In making its decision, which was not unexpected, Prentice cited studies saying Canadians pay more for wireless services that people in other countries.
This will be the fifth spectrum auction the government has held since 1999.
“Our goals are lower prices, better service and more choice for consumers and businesses,” Prentice said.
This time the government is making available 105MHz of spectrum comprised of 90MHz for advanced services, a 10MHz extension of the band licenced 10 years ago plus 5MHz in the 1670-1675MHz band.
“Today’s announcement will not please some players in the industry,” Prentice said in prepared remarks. “But let us not forget that they already control the vast majority of spectrum for mobile services on the market today.” The will be able to bid for more spectrum “to augment their already considerable holdings,” the statement said.
The new spectrum will use the same blocks as the U.S. to make it easier for providers to offer cross-border service.
The auction will also carve up spectrum into national, regional and local tiers for those who only want to operate a local business.
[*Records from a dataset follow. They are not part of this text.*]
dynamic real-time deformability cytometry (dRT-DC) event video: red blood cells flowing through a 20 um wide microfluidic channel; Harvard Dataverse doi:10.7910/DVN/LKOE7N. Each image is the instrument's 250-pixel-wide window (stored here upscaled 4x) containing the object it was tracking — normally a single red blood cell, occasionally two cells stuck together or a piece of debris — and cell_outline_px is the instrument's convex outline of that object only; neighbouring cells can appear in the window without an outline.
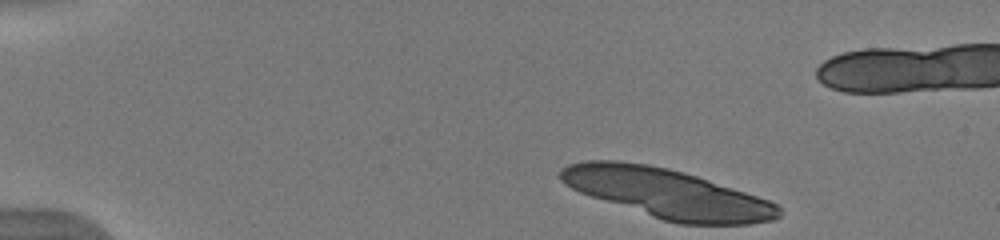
{"species": "human", "species_latin": "Homo sapiens", "temperature_condition": "warm", "stored_images_in_passage": 11, "camera_frame_rate_fps": 3000, "um_per_image_px": 0.085, "donor": {"sex": "male"}, "frame": {"image": 1, "passage_image": 1, "time_ms": 0.0, "image_size_px": [1000, 240], "cell_outline_px": [[780, 216], [772, 220], [748, 224], [680, 224], [664, 220], [580, 192], [564, 184], [560, 180], [560, 168], [568, 164], [584, 160], [616, 160], [648, 164], [668, 168], [684, 172], [768, 200], [776, 204], [780, 208]], "centroid_in_image_um": [56.67, 16.42], "position_along_channel_um": 28.3, "area_um2": 61.9}}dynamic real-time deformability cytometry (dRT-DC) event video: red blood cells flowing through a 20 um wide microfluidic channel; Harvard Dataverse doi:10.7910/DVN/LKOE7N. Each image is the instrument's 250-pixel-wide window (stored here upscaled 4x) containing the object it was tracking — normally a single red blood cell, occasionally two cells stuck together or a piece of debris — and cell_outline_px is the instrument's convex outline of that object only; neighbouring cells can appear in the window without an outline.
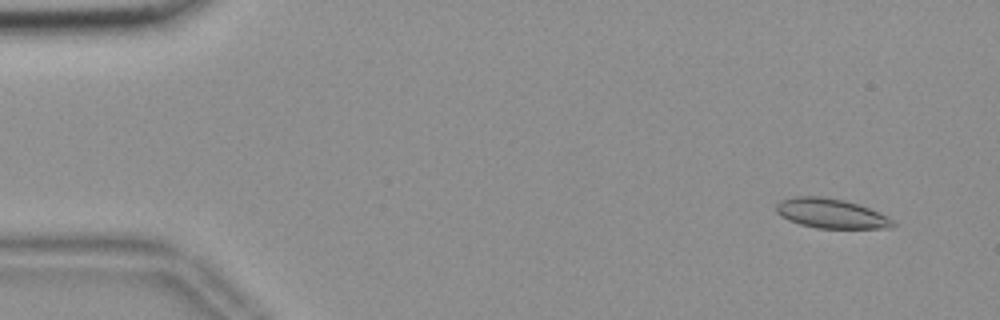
{"species": "common noctule bat (a hibernating species)", "species_latin": "Nyctalus noctula", "temperature_condition": "room temperature", "stored_images_in_passage": 55, "camera_frame_rate_fps": 3000, "um_per_image_px": 0.085, "animal": {"sex": "female", "body_mass_g": 18.4}, "frame": {"image": 1, "passage_image": 4, "time_ms": 1.0, "image_size_px": [1000, 320], "cell_outline_px": [[896, 224], [892, 228], [816, 228], [800, 224], [788, 220], [780, 216], [776, 212], [776, 204], [780, 200], [796, 196], [820, 196], [844, 200], [860, 204], [888, 216]], "centroid_in_image_um": [70.63, 18.14], "position_along_channel_um": 14.4, "area_um2": 20.29}}
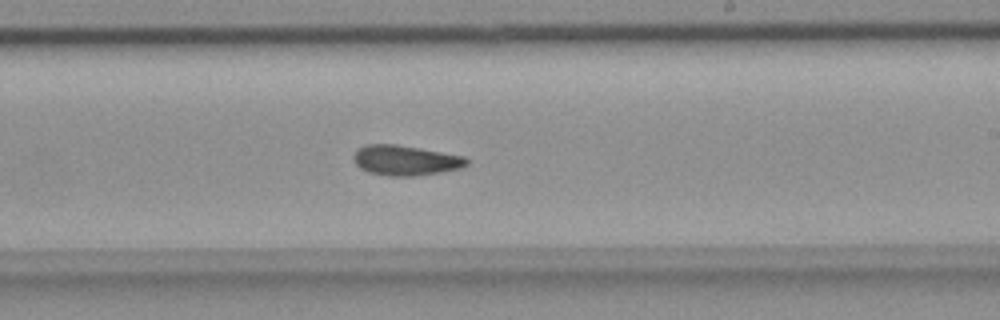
{"frame": {"image": 2, "passage_image": 33, "time_ms": 10.667, "image_size_px": [1000, 320], "cell_outline_px": [[468, 164], [460, 168], [440, 172], [412, 176], [388, 176], [368, 172], [360, 168], [356, 164], [352, 156], [356, 148], [364, 144], [396, 144], [464, 156], [468, 160]], "centroid_in_image_um": [34.4, 13.62], "position_along_channel_um": 254.6, "area_um2": 19.88}}
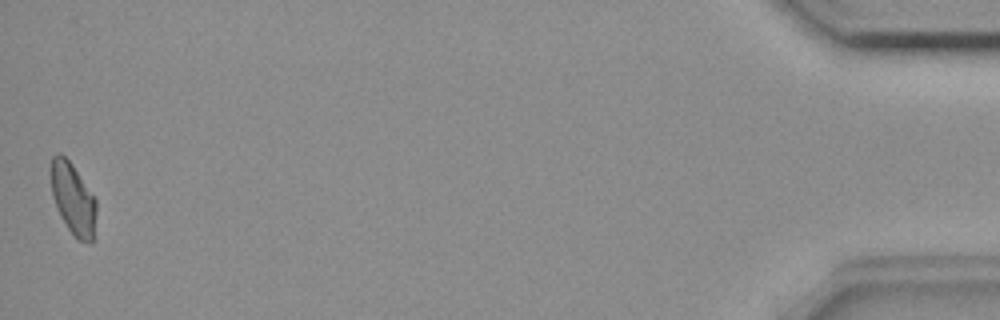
{"frame": {"image": 3, "passage_image": 55, "time_ms": 18.0, "image_size_px": [1000, 320], "cell_outline_px": [[96, 212], [92, 240], [80, 240], [68, 228], [60, 216], [52, 196], [52, 156], [56, 152], [60, 152], [72, 164], [96, 200]], "centroid_in_image_um": [6.19, 16.85], "position_along_channel_um": 429.0, "area_um2": 18.26}, "authors_computed_cell_mechanics": {"area_um2": 19.7098, "velocity_mm_per_s": 3.6607, "shape_relaxation_time_tau1_ms": null, "shape_relaxation_time_tau2_ms": 3.8888, "deformation_change_tau1": null, "deformation_change_tau2": 0.1015}}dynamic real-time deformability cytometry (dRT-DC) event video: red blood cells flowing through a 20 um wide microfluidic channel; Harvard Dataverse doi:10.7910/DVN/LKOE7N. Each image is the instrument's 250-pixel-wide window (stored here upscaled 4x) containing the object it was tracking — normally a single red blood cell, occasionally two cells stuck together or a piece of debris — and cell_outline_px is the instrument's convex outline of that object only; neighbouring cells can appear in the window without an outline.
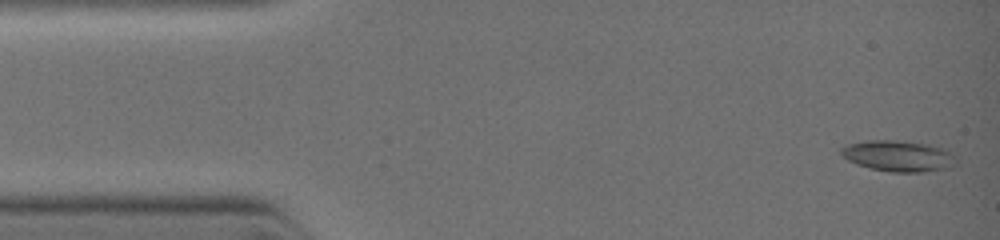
{"species": "common noctule bat (a hibernating species)", "species_latin": "Nyctalus noctula", "temperature_condition": "warm", "stored_images_in_passage": 2, "camera_frame_rate_fps": 3000, "um_per_image_px": 0.085, "animal": {"sex": "female", "body_mass_g": 19.0, "forearm_length_mm": 51.5}, "frame": {"image": 1, "passage_image": 1, "time_ms": 0.0, "image_size_px": [1000, 240], "cell_outline_px": [[956, 164], [952, 168], [920, 172], [892, 172], [872, 168], [856, 164], [840, 156], [840, 148], [848, 144], [868, 140], [892, 140], [928, 144], [944, 148], [956, 156]], "centroid_in_image_um": [76.37, 13.26], "position_along_channel_um": 8.6, "area_um2": 20.92}}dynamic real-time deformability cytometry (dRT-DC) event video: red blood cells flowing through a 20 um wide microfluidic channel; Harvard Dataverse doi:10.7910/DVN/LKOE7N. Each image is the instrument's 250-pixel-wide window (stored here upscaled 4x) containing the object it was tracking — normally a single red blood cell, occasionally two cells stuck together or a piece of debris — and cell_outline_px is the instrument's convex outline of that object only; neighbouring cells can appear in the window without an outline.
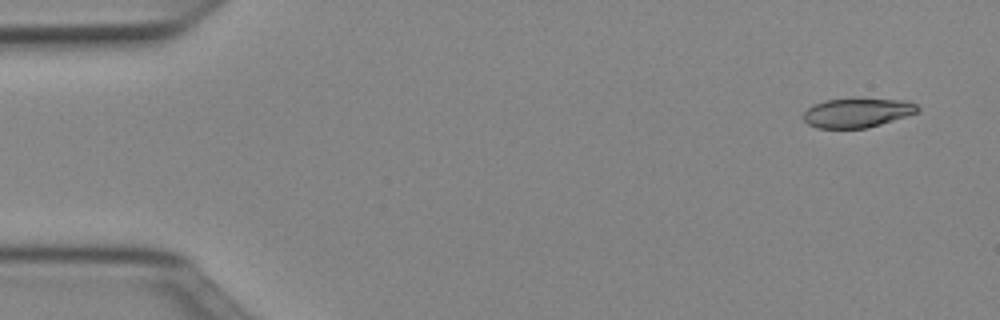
{"species": "Egyptian fruit bat (a non-hibernating species)", "species_latin": "Rousettus aegyptiacus", "temperature_condition": "cold", "stored_images_in_passage": 51, "camera_frame_rate_fps": 3000, "um_per_image_px": 0.085, "animal": {"sex": "female"}, "frame": {"image": 1, "passage_image": 3, "time_ms": 0.667, "image_size_px": [1000, 320], "cell_outline_px": [[920, 112], [868, 128], [816, 128], [808, 124], [804, 120], [804, 112], [812, 104], [824, 100], [852, 96], [908, 100], [916, 104], [920, 108]], "centroid_in_image_um": [72.9, 9.53], "position_along_channel_um": 12.1, "area_um2": 20.46}}
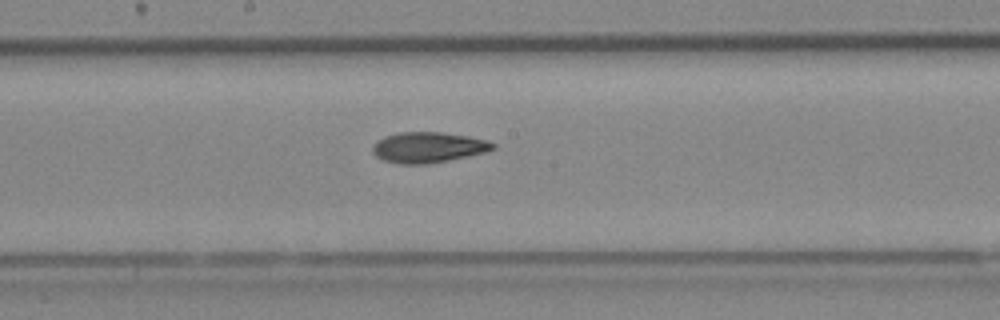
{"frame": {"image": 2, "passage_image": 27, "time_ms": 8.667, "image_size_px": [1000, 320], "cell_outline_px": [[496, 148], [484, 152], [468, 156], [428, 164], [400, 164], [384, 160], [376, 156], [372, 152], [372, 144], [376, 140], [384, 136], [400, 132], [440, 132], [468, 136], [488, 140], [496, 144]], "centroid_in_image_um": [36.37, 12.52], "position_along_channel_um": 211.8, "area_um2": 21.56}}
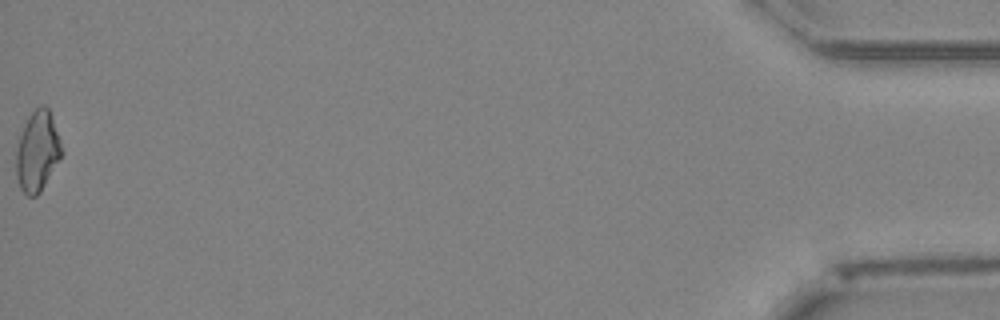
{"frame": {"image": 3, "passage_image": 51, "time_ms": 16.667, "image_size_px": [1000, 320], "cell_outline_px": [[64, 152], [40, 192], [36, 196], [28, 196], [20, 188], [16, 176], [16, 148], [24, 124], [28, 116], [40, 104], [44, 104], [48, 108], [52, 116]], "centroid_in_image_um": [3.18, 12.84], "position_along_channel_um": 432.0, "area_um2": 21.33}, "authors_computed_cell_mechanics": {"area_um2": 21.0392, "velocity_mm_per_s": 3.9943, "shape_relaxation_time_tau1_ms": 3.8066, "shape_relaxation_time_tau2_ms": 4.916, "deformation_change_tau1": 0.1351, "deformation_change_tau2": 0.1236}}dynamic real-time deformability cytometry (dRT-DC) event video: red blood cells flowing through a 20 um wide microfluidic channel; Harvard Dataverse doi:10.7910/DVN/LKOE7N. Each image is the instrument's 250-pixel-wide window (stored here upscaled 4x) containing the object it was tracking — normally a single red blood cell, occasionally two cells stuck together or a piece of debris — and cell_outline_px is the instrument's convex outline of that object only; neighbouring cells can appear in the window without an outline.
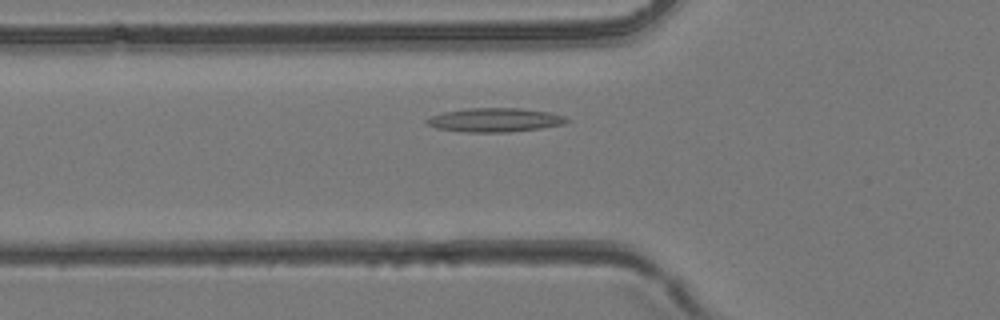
{"species": "common noctule bat (a hibernating species)", "species_latin": "Nyctalus noctula", "temperature_condition": "room temperature", "stored_images_in_passage": 32, "camera_frame_rate_fps": 3000, "um_per_image_px": 0.085, "animal": {"sex": "female", "body_mass_g": 24.6, "forearm_length_mm": 56.2}, "frame": {"image": 1, "passage_image": 4, "time_ms": 1.0, "image_size_px": [1000, 320], "cell_outline_px": [[568, 120], [564, 124], [540, 128], [508, 132], [464, 132], [436, 128], [428, 124], [424, 120], [432, 116], [444, 112], [468, 108], [520, 108], [548, 112], [564, 116]], "centroid_in_image_um": [42.04, 10.2], "position_along_channel_um": 83.8, "area_um2": 19.31}}
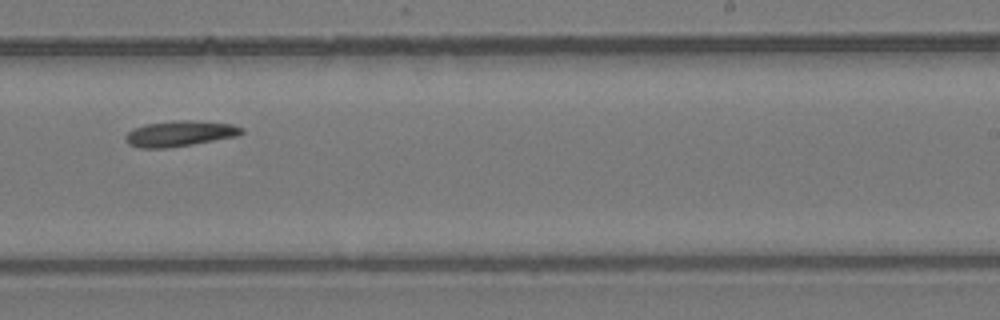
{"frame": {"image": 2, "passage_image": 16, "time_ms": 5.0, "image_size_px": [1000, 320], "cell_outline_px": [[244, 132], [240, 136], [168, 148], [140, 148], [128, 144], [124, 140], [124, 136], [132, 128], [144, 124], [180, 120], [192, 120], [232, 124], [244, 128]], "centroid_in_image_um": [15.28, 11.35], "position_along_channel_um": 273.7, "area_um2": 17.57}}
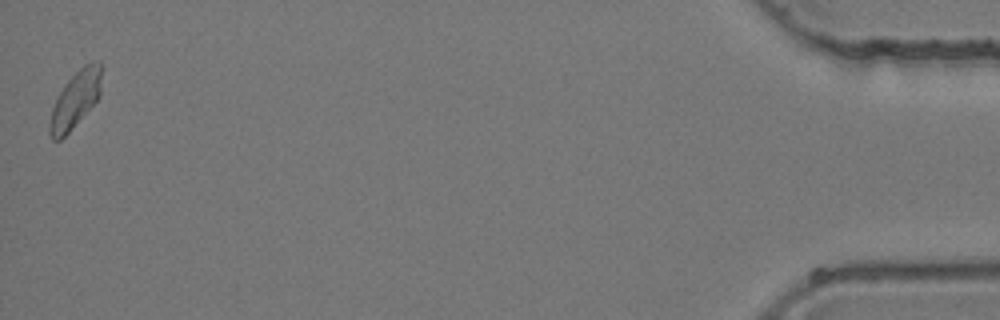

In addition to restricting some spectrum to new entrants, Ottawa is taking other steps to ensure the newcomers won’t be shouldered out.
Bell, Rogers and Telus will have to share their antennas and roof-top sites with the newcomers, which will substantially cut their startup costs. In addition, they’ll have to give the newcomers roaming privileges within Canada for five years while they out their new networks, which could be extended another five years if their roll-out obligations are met.